Chicago, IL: -27.7% Return on Investment (2011)

Chicago is another market area that experienced a dramatic escalation of market values from the real estate bubble.  With high rates of regulation and taxation, Chicago is an intrinsically difficult place to invest.  Historically, values have been very high relative to rents and the restrictive land use laws have resulted in a constrained supply that sends prices spiraling up when demand increases and crashing down when it softens.  Currently, approximately 39% of listings in Chicago are from foreclosures[1].

The state of Illinois is in an extremely difficult budget situation where the government financial commitments exceed their tax revenues by a considerable margin.  The city is currently forecasting a FY’11 budget deficit in excess of $654 million dollars[2].  Furthermore, the city’s structural deficit is a matter of considerable long-term concern, since spending has been growing faster than revenue for a considerable period of time and recent budget gaps have been filled with one-time revenue fixes.  The result of this accumulated financial irresponsibility on the part of city government is likely to result in dramatic tax increases that push business out of the city.  Needless to say, this political environment is not the ideal backdrop for income property investors.

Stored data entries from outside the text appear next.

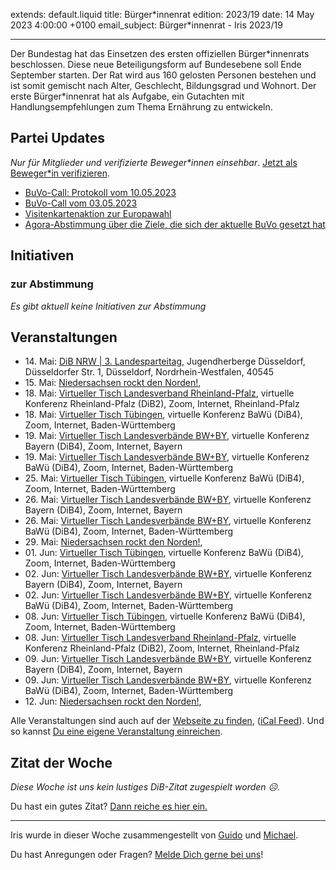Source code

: 
extends: default.liquid
title: Bürger\*innenrat
edition: 2023/19
date: 14 May 2023 4:00:00 +0100
email_subject: Bürger\*innenrat - Iris 2023/19

---
Der Bundestag hat das Einsetzen des ersten offiziellen Bürger\*innenrats beschlossen. Diese neue Beteiligungsform auf Bundesebene soll Ende September starten. Der Rat wird aus 160 gelosten Personen bestehen und ist somit gemischt nach Alter, Geschlecht, Bildungsgrad und Wohnort. Der erste Bürger\*innenrat hat als Aufgabe, ein Gutachten mit Handlungsempfehlungen zum Thema Ernährung zu entwickeln.


## Partei Updates

_Nur für Mitglieder und verifizierte Beweger\*innen einsehbar_. [Jetzt als Beweger\*in verifizieren](https://dib.de/bewegerin-werden/).

 - [BuVo-Call: Protokoll vom 10.05.2023](https://marktplatz.dib.de/t/buvo-call-protokoll-vom-10-05-2023/39991)
 - [BuVo-Call vom 03.05.2023](https://marktplatz.dib.de/t/buvo-call-vom-03-05-2023/39975)
 - [Visitenkartenaktion zur Europawahl](https://marktplatz.dib.de/t/visitenkartenaktion-zur-europawahl/39973)
 - [Agora-Abstimmung über die Ziele, die sich der aktuelle BuVo gesetzt hat](https://marktplatz.dib.de/t/agora-abstimmung-ueber-die-ziele-die-sich-der-aktuelle-buvo-gesetzt-hat/39971)

## Initiativen

### zur Abstimmung
_Es gibt aktuell keine Initiativen zur Abstimmung_

## Veranstaltungen

 - 14.&nbsp;Mai: [DiB NRW | 3. Landesparteitag](https://dib.de/events/3-landesparteitag-von-dib-nrw/), Jugendherberge Düsseldorf, Düsseldorfer Str. 1, Düsseldorf, Nordrhein-Westfalen, 40545
 - 15.&nbsp;Mai: [Niedersachsen rockt den Norden!](https://dib.de/events/niedersachsen-call-2023-05-15/), 
 - 18.&nbsp;Mai: [Virtueller Tisch Landesverband Rheinland-Pfalz](https://dib.de/events/virtueller-tisch-landesverband-rheinland-pfalz-2023-05-18/), virtuelle Konferenz Rheinland-Pfalz (DiB2), Zoom, Internet, Rheinland-Pfalz
 - 18.&nbsp;Mai: [Virtueller Tisch Tübingen](https://dib.de/events/virtueller-tisch-tuebingen-2023-05-18/), virtuelle Konferenz BaWü (DiB4), Zoom, Internet, Baden-Württemberg
 - 19.&nbsp;Mai: [Virtueller Tisch Landesverbände BW+BY](https://dib.de/events/virtueller-tisch-landesverbaende-bwby-2-2023-05-19/), virtuelle Konferenz Bayern (DiB4), Zoom, Internet, Bayern
 - 19.&nbsp;Mai: [Virtueller Tisch Landesverbände BW+BY](https://dib.de/events/virtueller-tisch-landesverbaende-bwby-3-2023-05-19/), virtuelle Konferenz BaWü (DiB4), Zoom, Internet, Baden-Württemberg
 - 25.&nbsp;Mai: [Virtueller Tisch Tübingen](https://dib.de/events/virtueller-tisch-tuebingen-2023-05-25/), virtuelle Konferenz BaWü (DiB4), Zoom, Internet, Baden-Württemberg
 - 26.&nbsp;Mai: [Virtueller Tisch Landesverbände BW+BY](https://dib.de/events/virtueller-tisch-landesverbaende-bwby-2-2023-05-26/), virtuelle Konferenz Bayern (DiB4), Zoom, Internet, Bayern
 - 26.&nbsp;Mai: [Virtueller Tisch Landesverbände BW+BY](https://dib.de/events/virtueller-tisch-landesverbaende-bwby-3-2023-05-26/), virtuelle Konferenz BaWü (DiB4), Zoom, Internet, Baden-Württemberg
 - 29.&nbsp;Mai: [Niedersachsen rockt den Norden!](https://dib.de/events/niedersachsen-call-2023-05-29/), 
 - 01.&nbsp;Jun: [Virtueller Tisch Tübingen](https://dib.de/events/virtueller-tisch-tuebingen-2023-06-01/), virtuelle Konferenz BaWü (DiB4), Zoom, Internet, Baden-Württemberg
 - 02.&nbsp;Jun: [Virtueller Tisch Landesverbände BW+BY](https://dib.de/events/virtueller-tisch-landesverbaende-bwby-2-2023-06-02/), virtuelle Konferenz Bayern (DiB4), Zoom, Internet, Bayern
 - 02.&nbsp;Jun: [Virtueller Tisch Landesverbände BW+BY](https://dib.de/events/virtueller-tisch-landesverbaende-bwby-3-2023-06-02/), virtuelle Konferenz BaWü (DiB4), Zoom, Internet, Baden-Württemberg
 - 08.&nbsp;Jun: [Virtueller Tisch Tübingen](https://dib.de/events/virtueller-tisch-tuebingen-2023-06-08/), virtuelle Konferenz BaWü (DiB4), Zoom, Internet, Baden-Württemberg
 - 08.&nbsp;Jun: [Virtueller Tisch Landesverband Rheinland-Pfalz](https://dib.de/events/virtueller-tisch-landesverband-rheinland-pfalz-2023-06-08/), virtuelle Konferenz Rheinland-Pfalz (DiB2), Zoom, Internet, Rheinland-Pfalz
 - 09.&nbsp;Jun: [Virtueller Tisch Landesverbände BW+BY](https://dib.de/events/virtueller-tisch-landesverbaende-bwby-2-2023-06-09/), virtuelle Konferenz Bayern (DiB4), Zoom, Internet, Bayern
 - 09.&nbsp;Jun: [Virtueller Tisch Landesverbände BW+BY](https://dib.de/events/virtueller-tisch-landesverbaende-bwby-3-2023-06-09/), virtuelle Konferenz BaWü (DiB4), Zoom, Internet, Baden-Württemberg
 - 12.&nbsp;Jun: [Niedersachsen rockt den Norden!](https://dib.de/events/niedersachsen-call-2023-06-12/),

Alle Veranstaltungen sind auch auf der [Webseite zu finden](https://dib.de/veranstaltungen/), ([iCal Feed](https://dib.de/?ical=1)). Und so kannst [Du eine eigene Veranstaltung einreichen](https://marktplatz.dib.de/t/eine-veranstaltung-auf-der-webseite-einreichen/21379).


## Zitat der Woche
_Diese Woche ist uns kein lustiges DiB-Zitat zugespielt worden ☹._

Du hast ein gutes Zitat? [Dann reiche es hier ein.](https://marktplatz.dib.de/t/fortsetzung-lustige-dib-zitate/24431)


---

Iris wurde in dieser Woche zusammengestellt von [Guido](https://marktplatz.dib.de/u/Guido/) und [Michael](https://marktplatz.dib.de/u/MichaelVoss/).

Du hast Anregungen oder Fragen? [Melde Dich gerne bei uns](https://marktplatz.dib.de/t/neu-iris-die-woechtliche-zusammenfasssung-zum-sonntagsbrunch/10990)!

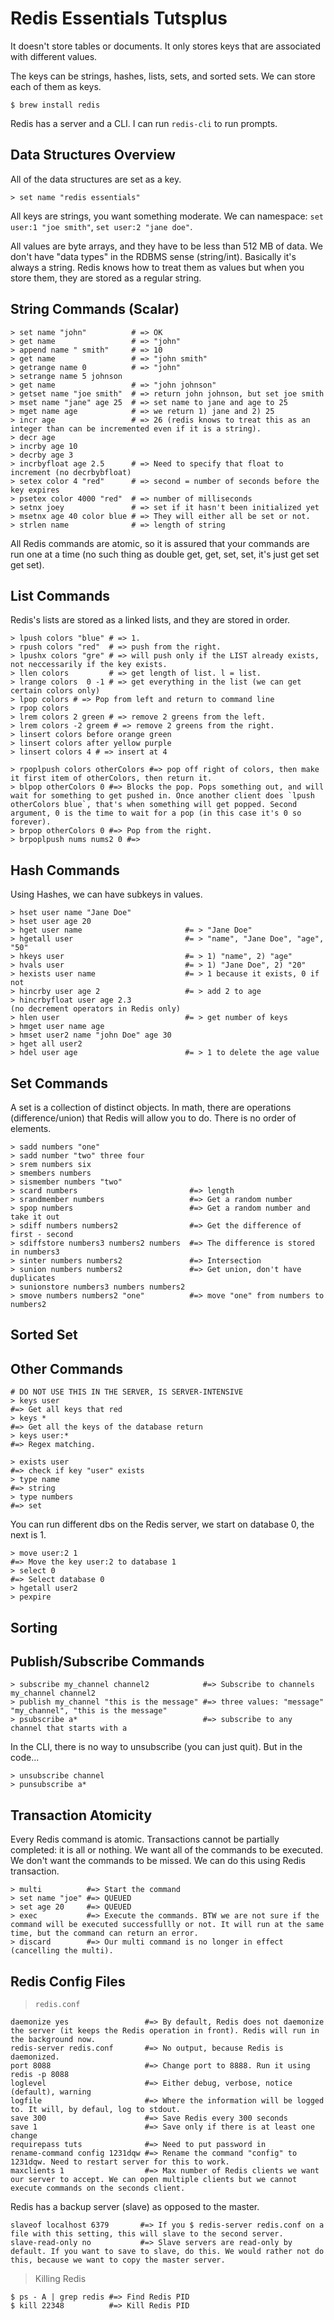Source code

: # Redis Essentials Tutsplus

It doesn't store tables or documents. It only stores keys that are associated with different values.

The keys can be strings, hashes, lists, sets, and sorted sets. We can store each of them as keys.

    $ brew install redis

Redis has a server and a CLI. I can run `redis-cli` to run prompts.

## Data Structures Overview

All of the data structures are set as a key.

    > set name "redis essentials"

All keys are strings, you want something moderate. We can namespace: `set user:1 "joe smith"`, `set user:2 "jane doe"`.

All values are byte arrays, and they have to be less than 512 MB of data. We don't have "data types" in the RDBMS sense (string/int). Basically it's always a string. Redis knows how to treat them as values but when you store them, they are stored as a regular string.

## String Commands (Scalar)

    > set name "john"          # => OK
    > get name                 # => "john"
    > append name " smith"     # => 10
    > get name                 # => "john smith"
    > getrange name 0          # => "john"
    > setrange name 5 johnson
    > get name                 # => "john johnson"
    > getset name "joe smith"  # => return john johnson, but set joe smith
    > mset name "jane" age 25  # => set name to jane and age to 25
    > mget name age            # => we return 1) jane and 2) 25
    > incr age                 # => 26 (redis knows to treat this as an integer than can be incremented even if it is a string).
    > decr age
    > incrby age 10
    > decrby age 3
    > incrbyfloat age 2.5      # => Need to specify that float to increment (no decrbybfloat)
    > setex color 4 "red"      # => second = number of seconds before the key expires
    > psetex color 4000 "red"  # => number of milliseconds
    > setnx joey               # => set if it hasn't been initialized yet
    > msetnx age 40 color blue # => They will either all be set or not.
    > strlen name              # => length of string

All Redis commands are atomic, so it is assured that your commands are run one at a time (no such thing as double get, get, set, set, it's just get set get set).

## List Commands

Redis's lists are stored as a linked lists, and they are stored in order.

    > lpush colors "blue" # => 1.
    > rpush colors "red"  # => push from the right.
    > lpushx colors "gre" # => will push only if the LIST already exists, not neccessarily if the key exists.
    > llen colors         # => get length of list. l = list.
    > lrange colors  0 -1 # => get everything in the list (we can get certain colors only)
    > lpop colors # => Pop from left and return to command line
    > rpop colors
    > lrem colors 2 green # => remove 2 greens from the left.
    > lrem colors -2 greem # => remove 2 greens from the right.
    > linsert colors before orange green
    > linsert colors after yellow purple
    > linsert colors 4 # => insert at 4

    > rpoplpush colors otherColors #=> pop off right of colors, then make it first item of otherColors, then return it.
    > blpop otherColors 0 #=> Blocks the pop. Pops something out, and will wait for something to get pushed in. Once another client does `lpush otherColors blue`, that's when something will get popped. Second argument, 0 is the time to wait for a pop (in this case it's 0 so forever).
    > brpop otherColors 0 #=> Pop from the right.
    > brpoplpush nums nums2 0 #=>

## Hash Commands

Using Hashes, we can have subkeys in values.

    > hset user name "Jane Doe"
    > hset user age 20
    > hget user name                       #= > "Jane Doe"
    > hgetall user                         #= > "name", "Jane Doe", "age", "50"
    > hkeys user                           #= > 1) "name", 2) "age"
    > hvals user                           #= > 1) "Jane Doe", 2) "20"
    > hexists user name                    #= > 1 because it exists, 0 if not
    > hincrby user age 2                   #= > add 2 to age
    > hincrbyfloat user age 2.3
    (no decrement operators in Redis only)
    > hlen user                            #= > get number of keys
    > hmget user name age
    > hmset user2 name "john Doe" age 30
    > hget all user2
    > hdel user age                        #= > 1 to delete the age value

## Set Commands

A set is a collection of distinct objects. In math, there are operations (difference/union) that Redis will allow you to do. There is no order of elements.

    > sadd numbers "one"
    > sadd number "two" three four
    > srem numbers six
    > smembers numbers
    > sismember numbers "two"
    > scard numbers                         #=> length
    > srandmember numbers                   #=> Get a random number
    > spop numbers                          #=> Get a random number and take it out
    > sdiff numbers numbers2                #=> Get the difference of first - second
    > sdiffstore numbers3 numbers2 numbers  #=> The difference is stored in numbers3
    > sinter numbers numbers2               #=> Intersection
    > sunion numbers numbers2               #=> Get union, don't have duplicates
    > sunionstore numbers3 numbers numbers2
    > smove numbers numbers2 "one"          #=> move "one" from numbers to numbers2

## Sorted Set

## Other Commands

    # DO NOT USE THIS IN THE SERVER, IS SERVER-INTENSIVE
    > keys user                                                                       #=> Get all keys that red
    > keys *                                                                          #=> Get all the keys of the database return
    > keys user:*                                                                     #=> Regex matching.

    > exists user                                                                     #=> check if key "user" exists
    > type name                                                                       #=> string
    > type numbers                                                                    #=> set

You can run different dbs on the Redis server, we start on database 0, the next is 1.

    > move user:2 1                                                                   #=> Move the key user:2 to database 1
    > select 0                                                                        #=> Select database 0
    > hgetall user2
    > pexpire

## Sorting

## Publish/Subscribe Commands

    > subscribe my_channel channel2            #=> Subscribe to channels my_channel channel2
    > publish my_channel "this is the message" #=> three values: "message" "my_channel", "this is the message"
    > psubscribe a*                            #=> subscribe to any channel that starts with a

In the CLI, there is no way to unsubscribe (you can just quit). But in the code...

    > unsubscribe channel
    > punsubscribe a*

## Transaction Atomicity

Every Redis command is atomic. Transactions cannot be partially completed: it is all or nothing. We want all of the commands to be executed. We don't want the commands to be missed. We can do this using Redis transaction.

    > multi          #=> Start the command
    > set name "joe" #=> QUEUED
    > set age 20     #=> QUEUED
    > exec           #=> Execute the commands. BTW we are not sure if the command will be executed successfullly or not. It will run at the same time, but the command can return an error.
    > discard        #=> Our multi command is no longer in effect (cancelling the multi).

## Redis Config Files

> `redis.conf`

    daemonize yes                 #=> By default, Redis does not daemonize the server (it keeps the Redis operation in front). Redis will run in the background now.
    redis-server redis.conf       #=> No output, because Redis is daemonized.
    port 8088                     #=> Change port to 8888. Run it using redis -p 8088
    loglevel                      #=> Either debug, verbose, notice (default), warning
    logfile                       #=> Where the information will be logged to. It will, by defaul, log to stdout.
    save 300                      #=> Save Redis every 300 seconds
    save 1                        #=> Save only if there is at least one change
    requirepass tuts              #=> Need to put password in
    rename-command config 1231dqw #=> Rename the command "config" to 1231dqw. Need to restart server for this to work.
    maxclients 1                  #=> Max number of Redis clients we want our server to accept. We can open multiple clients but we cannot execute commands on the seconds client.

Redis has a backup server (slave) as opposed to the master.

    slaveof localhost 6379       #=> If you $ redis-server redis.conf on a file with this setting, this will slave to the second server.
    slave-read-only no           #=> Slave servers are read-only by default. If you want to save to slave, do this. We would rather not do this, because we want to copy the master server.

> Killing Redis

    $ ps - A | grep redis #=> Find Redis PID
    $ kill 22348          #=> Kill Redis PID

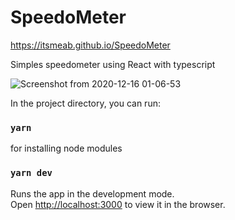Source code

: # SpeedoMeter

https://itsmeab.github.io/SpeedoMeter

Simples speedometer using React with typescript

![Screenshot from 2020-12-16 01-06-53](https://user-images.githubusercontent.com/22938813/102264052-1b629d00-3f3b-11eb-92b4-c2c6ec18750d.png)


In the project directory, you can run:

### `yarn`

for installing node modules

### `yarn dev`

Runs the app in the development mode.<br />
Open [http://localhost:3000](http://localhost:3000) to view it in the browser.
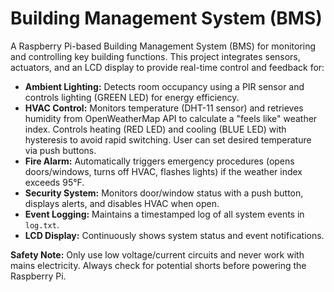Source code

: # Building Management System (BMS)

A Raspberry Pi-based Building Management System (BMS) for monitoring and controlling key building functions. This project integrates sensors, actuators, and an LCD display to provide real-time control and feedback for:

- **Ambient Lighting:** Detects room occupancy using a PIR sensor and controls lighting (GREEN LED) for energy efficiency.
- **HVAC Control:** Monitors temperature (DHT-11 sensor) and retrieves humidity from OpenWeatherMap API to calculate a "feels like" weather index. Controls heating (RED LED) and cooling (BLUE LED) with hysteresis to avoid rapid switching. User can set desired temperature via push buttons.
- **Fire Alarm:** Automatically triggers emergency procedures (opens doors/windows, turns off HVAC, flashes lights) if the weather index exceeds 95°F.
- **Security System:** Monitors door/window status with a push button, displays alerts, and disables HVAC when open.
- **Event Logging:** Maintains a timestamped log of all system events in `log.txt`.
- **LCD Display:** Continuously shows system status and event notifications.

**Safety Note:** Only use low voltage/current circuits and never work with mains electricity. Always check for potential shorts before powering the Raspberry Pi.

Even in the midst of recent value contractions, rents are still low in relation to market values.  This means that investors must finance the monthly cash shortfall from their personal reserves and hope for value appreciation so that they can realize a profit.  Successful income property investing will require you to guess the exact timing of a market bottom so that properties can be purchased when a path of appreciation is just about to begin.  Chicago represents an income property market that should be avoided by astute investors in favor of other areas with more favorable economic fundamentals.